What a great post. I'll be rooting for you the whole way through!

Randifity said...

While I am sad to be losing a cycle buddy, I am so excited for you. I can't wait to hear more about your journey!

Dana said...

Love this post! :) It is a HUGE relief when the OPKs abd BDing are gone! We have not been doing time intercourse blah blah blah for over a year and its been FANTASTIC! :) IUIs are soo but even then theres no charting and all that jazz. Theres definitely a relief in it but at the same time its very scary!

Sharon said...

Holly, this is your time! God has a little baby miracle already picked out for you guys, and he's just waiting for the perfect time to to send that miracle your way. I'm routing for you two : )

Jen @ After The Alter said...

I saw someone post this quote on facebook today and this post made me think of it.. "when you feel like giving up, remember why you held on for so long in the first place" -unknown
The end result is the most important...so keep the finish line in mind when you get sad..***HUGS!***

Anonymous said...

This is a great post. I'm so excited for you! I know that you will be a mother soon! We will get through this.

Three Cats and a Baby said...

We all grow up imagining our life will be a certain way. It's really hard to give up on that. To accept that things will be different from how you dreamed.
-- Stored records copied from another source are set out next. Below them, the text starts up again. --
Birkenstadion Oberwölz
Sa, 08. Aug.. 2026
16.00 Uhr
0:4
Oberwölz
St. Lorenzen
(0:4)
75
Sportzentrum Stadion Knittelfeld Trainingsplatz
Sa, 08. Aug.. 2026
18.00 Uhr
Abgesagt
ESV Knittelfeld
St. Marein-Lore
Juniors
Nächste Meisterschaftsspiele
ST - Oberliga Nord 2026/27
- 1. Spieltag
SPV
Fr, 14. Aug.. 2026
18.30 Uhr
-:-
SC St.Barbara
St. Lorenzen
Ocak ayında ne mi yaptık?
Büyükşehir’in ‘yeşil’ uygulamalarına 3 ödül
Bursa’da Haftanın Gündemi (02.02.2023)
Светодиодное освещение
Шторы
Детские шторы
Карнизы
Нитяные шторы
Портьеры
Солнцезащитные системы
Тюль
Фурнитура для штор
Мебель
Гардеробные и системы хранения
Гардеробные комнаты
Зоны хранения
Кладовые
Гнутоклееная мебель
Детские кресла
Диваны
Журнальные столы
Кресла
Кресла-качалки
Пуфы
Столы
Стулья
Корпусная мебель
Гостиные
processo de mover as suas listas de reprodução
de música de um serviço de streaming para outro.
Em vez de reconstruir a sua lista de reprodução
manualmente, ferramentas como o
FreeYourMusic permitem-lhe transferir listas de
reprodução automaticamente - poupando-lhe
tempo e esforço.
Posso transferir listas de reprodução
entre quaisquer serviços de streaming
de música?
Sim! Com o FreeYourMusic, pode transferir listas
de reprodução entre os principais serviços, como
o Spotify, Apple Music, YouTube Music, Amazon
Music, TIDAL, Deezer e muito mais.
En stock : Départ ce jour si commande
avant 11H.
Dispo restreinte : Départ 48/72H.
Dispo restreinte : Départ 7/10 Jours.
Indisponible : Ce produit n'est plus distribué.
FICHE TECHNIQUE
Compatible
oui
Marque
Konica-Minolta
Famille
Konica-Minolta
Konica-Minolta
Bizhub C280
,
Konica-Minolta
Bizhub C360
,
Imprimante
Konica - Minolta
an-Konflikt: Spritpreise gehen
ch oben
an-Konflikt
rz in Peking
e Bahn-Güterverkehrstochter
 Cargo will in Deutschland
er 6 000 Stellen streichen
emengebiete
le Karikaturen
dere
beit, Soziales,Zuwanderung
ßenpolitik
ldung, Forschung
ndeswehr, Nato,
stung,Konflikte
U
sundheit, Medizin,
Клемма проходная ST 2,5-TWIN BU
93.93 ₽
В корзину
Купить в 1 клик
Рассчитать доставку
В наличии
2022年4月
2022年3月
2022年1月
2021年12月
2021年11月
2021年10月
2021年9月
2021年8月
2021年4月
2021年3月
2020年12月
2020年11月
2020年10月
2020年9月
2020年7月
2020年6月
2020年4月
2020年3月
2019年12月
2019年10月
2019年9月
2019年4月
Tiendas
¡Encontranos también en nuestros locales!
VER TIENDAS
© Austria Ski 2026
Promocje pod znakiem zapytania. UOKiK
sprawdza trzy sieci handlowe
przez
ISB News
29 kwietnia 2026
I will never be pregnant. Ever. No matter what happens. That is a hard pill to swallow. But, in the end, that doesn't matter. I will be a mom. That's all that matters. So, just keep reminding yourself that no matter what, you will be a mom. You just have to wait to find out how it will happen. And when it does, your baby will know how much you loved them before they were even born.
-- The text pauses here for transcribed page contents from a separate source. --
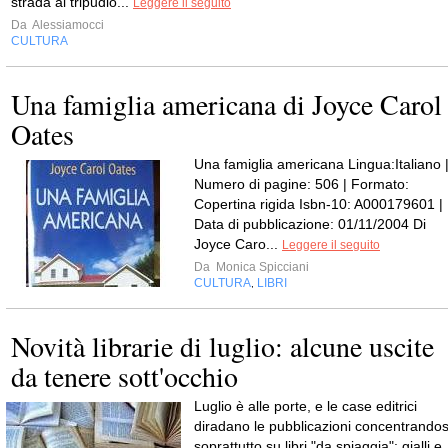
strada al tripudio...
Leggere il seguito
Da
Alessiamocci
CULTURA
Una famiglia americana di Joyce Carol
Oates
Una famiglia americana Lingua:Italiano 
Numero di pagine: 506 | Formato:
Copertina rigida Isbn-10: A000179601 |
Data di pubblicazione: 01/11/2004 Di
Joyce Caro...
Leggere il seguito
Da
Monica Spicciani
CULTURA
LIBRI
,
Novità librarie di luglio: alcune uscite
da tenere sott'occhio
Luglio è alle porte, e le case editrici
diradano le pubblicazioni concentrandos
soprattutto su libri "da spiaggia": gialli e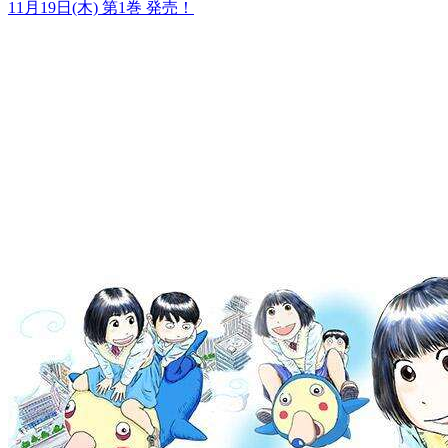
11月19日(木)
第
1
巻 発売！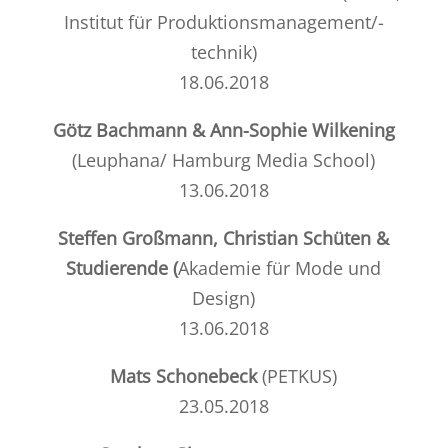
Institut für Produktionsmanagement/-
technik)
18.06.2018
Götz Bachmann & Ann-Sophie Wilkening
(Leuphana/ Hamburg Media School)
13.06.2018
Steffen Großmann, Christian Schüten &
Studierende (
Akademie für Mode und
Design)
13.06.2018
Mats Schonebeck
(PETKUS)
23.05.2018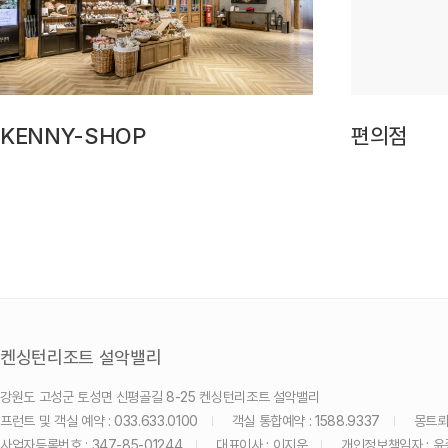
KENNY-SHOP
편의점
켄싱턴리조트 설악밸리
강원도 고성군 토성면 신평골길 8-25 켄싱턴리조트 설악밸리
프런트 및 객실 예약 : 033.633.0100
객실 통합예약 : 1588.9337
몽트뢰 
사업자등록번호 : 347-85-01244
대표이사 : 이지운
개인정보책임자 : 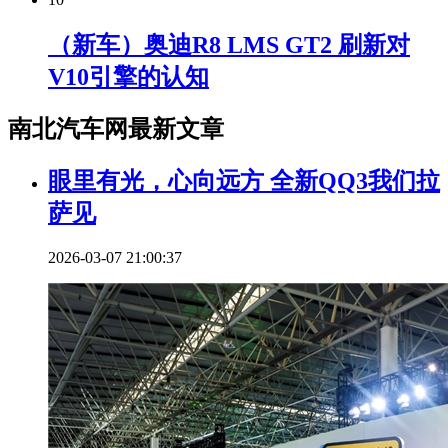
（新车）奥迪R8 LMS GT2 刷新对
V10引擎的认知
南北汽车网最新文章
眼里有光，心向远方 全新QQ3我们拉
萨见
2026-03-07 21:00:37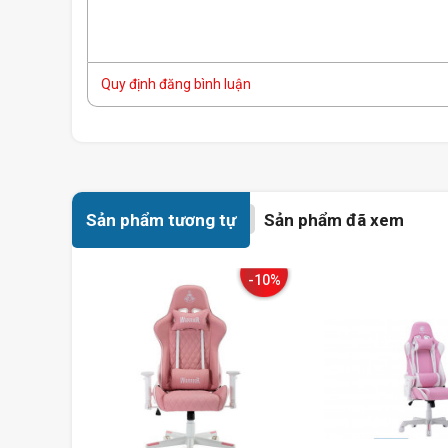
Quy định đăng bình luận
Sản phẩm tương tự
Sản phẩm đã xem
-10%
I'm always here if you need to talk. I think you are amazing and I love that we have each other for support.

Krissi McVicker said...

When I first learned about IVF, I was quite upset over the technical, medical side of it rather than the romantic, magical side...but it turned out to be quite magical after all--in it's own way. You may not forget what you are about to go through in the future, but it will be an experience that will be unlike any other. Good luck!! Remember, as trite as it may sound, take it one day at a time. It can be quite overwhelming! ~mymiracles77 (Stress Free Infertility)

Karen said...

I really enjoyed reading about your appointment with the RE. I have this fear that we will be there in a couple of months. However, your experience has really encouraged me. Thank you.